The nerve of some people to question the state of our democracy.

Because, wandering through the Occupy Toronto encampment at St. James Park over the weekend, I could not for the life of me figure out what other reasons there were for the increasingly shrill cry for the ousting of these people. Aside from the less than pleasing aesthetics of mismatched tents and tarps throughout the park, some mounds of refuse here and there, there was nothing unpleasant, intrusive or obstructionist about the gathering. It was easy to cross the park on the paths or you were free to meander randomly through the tent sites. No one accosted you. There was no unwanted proselytizing.  Try as I might, I couldn’t ferret out any surreptitious feet sniffing.

I stood on the north side of the park, looking across Adelaide Street at the restaurants. How exactly their customer numbers could be adversely affected by the goings on in the park was tough to say. Going about your business on the periphery of St. James, you could pass the gathering within it with little more than scant notice.

As for the noise complaints registered by local residents? Walking through the park on Saturday night, it was impossible to distinguish the din rising within it from the downtown traffic swirling around all 4 sides of it. In fact, the incessant drumming we’ve heard about was drowned out before I even left the park by the pounding of the bass out of a passing SUV full of Leafs’ fans leaving the game.

This is in no way meant to diminish or discredit the complaints. I’m sure it must be a minor annoyance and inconvenience to have had the park filled with people for the last month. I hate the streetlight that forces me to close the curtain in my bedroom every night. It just sort of comes with the territory. Urban living comes with unpredictability, both pleasant and unpleasant.

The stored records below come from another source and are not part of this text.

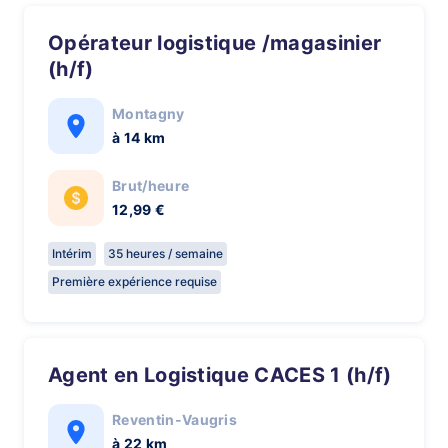
Opérateur logistique /magasinier
(h/f)
Montagny
à 14 km
Brut/heure
12,99 €
Intérim
35 heures / semaine
Première expérience requise
Agent en Logistique CACES 1 (h/f)
Reventin-Vaugris
à 22 km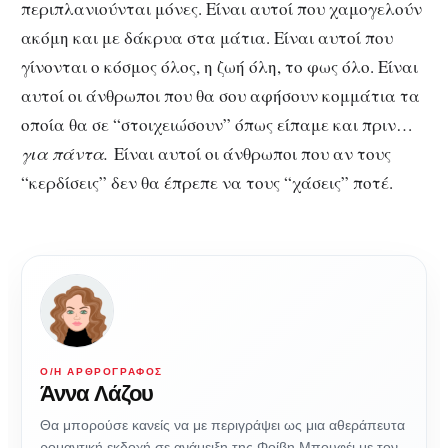
περιπλανιούνται μόνες. Είναι αυτοί που χαμογελούν
ακόμη και με δάκρυα στα μάτια. Είναι αυτοί που
γίνονται ο κόσμος όλος, η ζωή όλη, το φως όλο. Είναι
αυτοί οι άνθρωποι που θα σου αφήσουν κομμάτια τα
οποία θα σε “στοιχειώσουν” όπως είπαμε και πριν…
για πάντα.
Είναι αυτοί οι άνθρωποι που αν τους
“κερδίσεις” δεν θα έπρεπε να τους “χάσεις” ποτέ.
Ο/Η ΑΡΘΡΟΓΡΆΦΟΣ
Άννα Λάζου
Θα μπορούσε κανείς να με περιγράψει ως μια αθεράπευτα
ρομαντική εκδοχή σε ανάμειξη της Φοίβη Μπουφέι με τον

But those, to paraphrase Roger D. Hodge, are ‘private and personal interests’, they should not ‘trump those of the general public’. That is what this whole occupy movement is about, in the U.S., in Canada, internationally. Thirty years or so of private interests trumping the public good. If you’re looking for the message, you could do worse than that. Public space being occupied symbolically as a stand against the growing encroachment of private interests into every facet of our lives. Health care. Education. Dissemination of information. That fucking spot above the wall over an ever increasing number of urinals in public bathrooms. All to the detriment of most for the benefit of a very few.

Of course, I’m a little sceptical of the call for a clear and straightforward message. If you really don’t understand why there’s an occupy movement in the first place (here or anywhere else) and the tactics they’re employing, chances are you’re not going to be won over to the cause because somebody can sum it up in a pithy phrase. You’re comfortable in body and/or mind about the way things have been going and think everybody would be much better off if they just cut their hair, covered their tattoos and went out and got themselves a job. Pulled themselves up by their bootstraps. Put their nose to the grindstone.

It’s an affront to these people, nothing more. A threat only by way of a question. Are we as a society on the right track, economically, equitably, sustainably? It seems like a reasonable thing to ask, given our current state of affairs even here in Canada the good. Denying people a little patch of grass to ask is an indication of moral and intellectual disinterest and failure. Essentially, a stultifying acceptance of the status quo.